“I decide what’s good for me, Gareth,” I reply, then drip more wax on him.
He groans in pain and pleasure—a heady mix of confusing emotions.
“I make my own life decisions,” I add firmly.
He sighs heavily. “I’m sorry.”
His apology is surprising. I thought he’d fight me on this more. I thought I’d get to continue torturing him, and punishing him, and making him remember what we’re about. Instead, he’s submitting. He’s apologising, and it is really freaking sexy.
I blow out the candle and stretch over Gareth’s body to set it on the nightstand. My hair and breasts brush against his face, and his hands reach up and caress my back.
I pull back and smack his chest. “I didn’t say you can touch me.”
His lips form a thin line. “I’m sorry, Treacle.”

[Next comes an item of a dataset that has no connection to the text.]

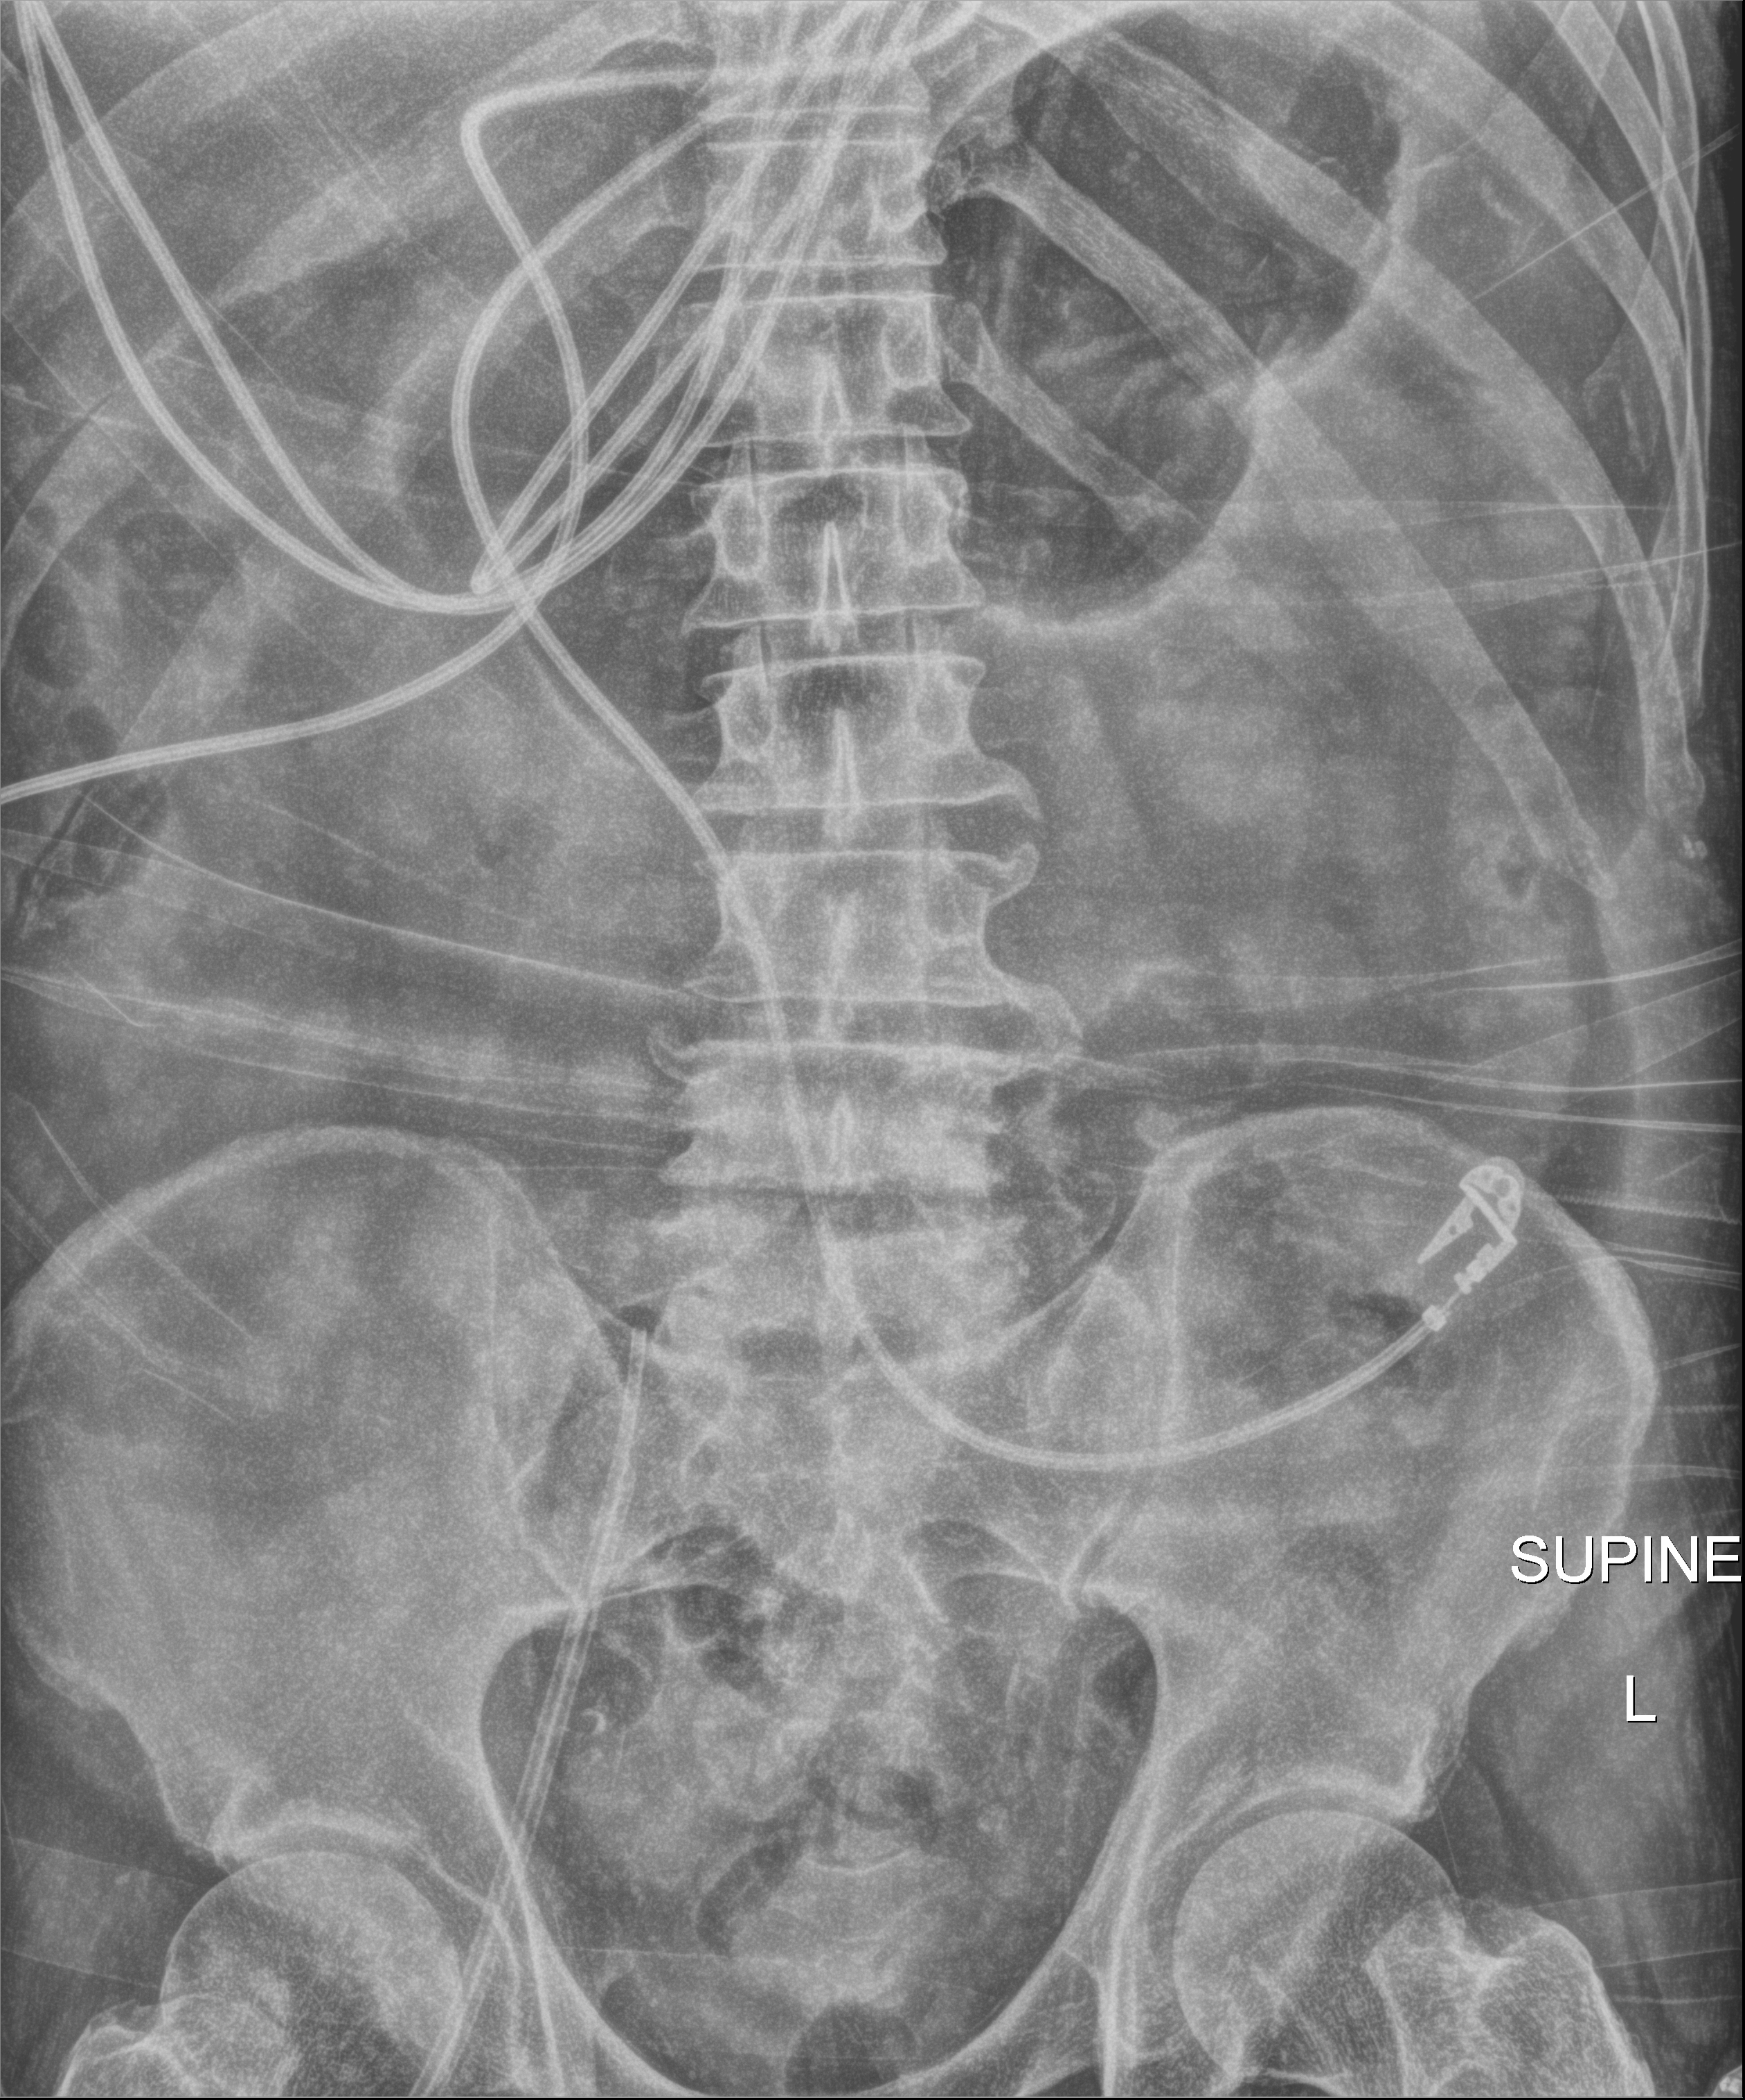
Portable abdomen radiograph; anteroposterior (AP) projection. Patient hospitalised with COVID-19; male, aged 60–74 years.
Hospital-stay facts (about this admission, not read from this image; timing relative to this image not recorded):
- admitted to intensive care during this hospital stay: yes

“Good,” I reply and sit upright on his cock. I press my hands to his chest and rake my nails through the wax coating on his trimmed chest hair. It’s messy, and flaky, and animalistic, and I find myself grinding down on him even harder. “Now, let me remind you why we do this.”
It took nearly an hour to scrape all the dried wax off of Gareth’s body, and it’s almost ten o’clock before we’re showered and back in his bed. Both still naked per my command, and both still gloriously satisfied. I watch Gareth’s muscled back as he stretches to flick off the bedside light.
He lies on his back next to me as I turn on my side to face him. “Did you like the wax?”
I can see his profile nodding in the darkness. “I like pretty much everything you do. Especially if you’re really into it.”
“Yeah?” I purse my lips to prevent the excited butterflies from escaping.
He nods and props a hand behind his head so his face is tilting down toward mine. “Although, I have the mostfunwhen you mess up, which means that sex with you is always bloody fantastic.”
I can’t help the Cheshire Cat grin that spreads across my face. “That is so crazy to hear.”
“Why?” he asks, eyeing me with a frown. “Didn’t you have great sex with your ex? I mean, you married him. It couldn’t have been that bad, right?”
I’m grateful for the darkness because he can’t see the guilty look flashing over my face. “It was never like this,” I reply, giving only a smidge away. “It was pretty basic. Traditional. Maybe if I had tried something different, it would have saved our marriage.”
Silence stretches between us. I think Gareth is looking at me, but it’s too dark to know for sure. His voice is soft when he asks, “Do you wish you would have saved your marriage?”
I frown at the thought. A few months ago, I might have said yes because not having Sophia every other week was killing me slowly. The dark days weren’t worth leaving a loveless marriage. My response is different now, though. I have found a life outside of Sophia and I’m learning to appreciate it.
“No, I think divorce was meant to be for us. I married him for all the wrong reasons.”
“What do you mean?”
I exhale at his heavy question. I can’t exactly tell him I got pregnant. And even though that was a large part of why we got married, it wasn’t the only reason. “I was young when I met Callum. Fresh out of college and a bit of a dreamer. My friends and I were talking about opening up our own boutique, but it seemed impossible to actually accomplish. I didn’t really grow up watching dreams come true.”
Gareth turns on his side to face me, his twinkling eyes smouldering on me when he asks, “How did you grow up?”
“We were broke,” I reply with a simple shrug of the shoulders. “Our dad took off when my sisters and I were little, so our mom raised us on her own. She worked two jobs only to still be a month behind on the bills. Even groceries were hard to afford. I remember she brought home chicken strips that were left in the fryer at the restaurant where she worked nights. She only got a couple at a time, so she froze them until we had enough for a meal. It wasn’t awful, but it wasn’t easy. Then I met Callum, and he was the opposite of poor. He was the epitome of wealth and responsibility. He was older than me, really established, really stable. I remember he always wore custom tailored suits. He had a good business, a good family. I met him at a bar, and he looked like he had it all together. I was still trying to figure out how I was going to pay my student loans once I got out of the grace period.”
I pause my retelling and think back to the child I was when I met Cal. I was a baby having a baby. Marrying him seemed like the only responsible decision.
Gareth continues watching me quietly, not feeling the need to fill the silence. Just instinctively knowing I need a moment.
Sighing heavily, I continue, “When he asked me to marry him, I saw myself being more responsible with someone like him. Less of a dreamer and more of a provider. I wanted stability. But we never really had that lustful attraction. We sort of skipped the fun stuff and went right to the grown-up stuff. Everything else was sort of forgotten about.”
“So you were attracted to his stability?” Gareth’s voice sounds disappointed, and I know what he’s thinking.
“I wasn’t a gold digger if that’s what you’re thinking—”
“That’s not what I’m thinking,” Gareth cuts me off, grabbing my arm urgently. “I’m just trying to figure out how a beautiful, strong woman like you could think she needed a man to make her feel stable.”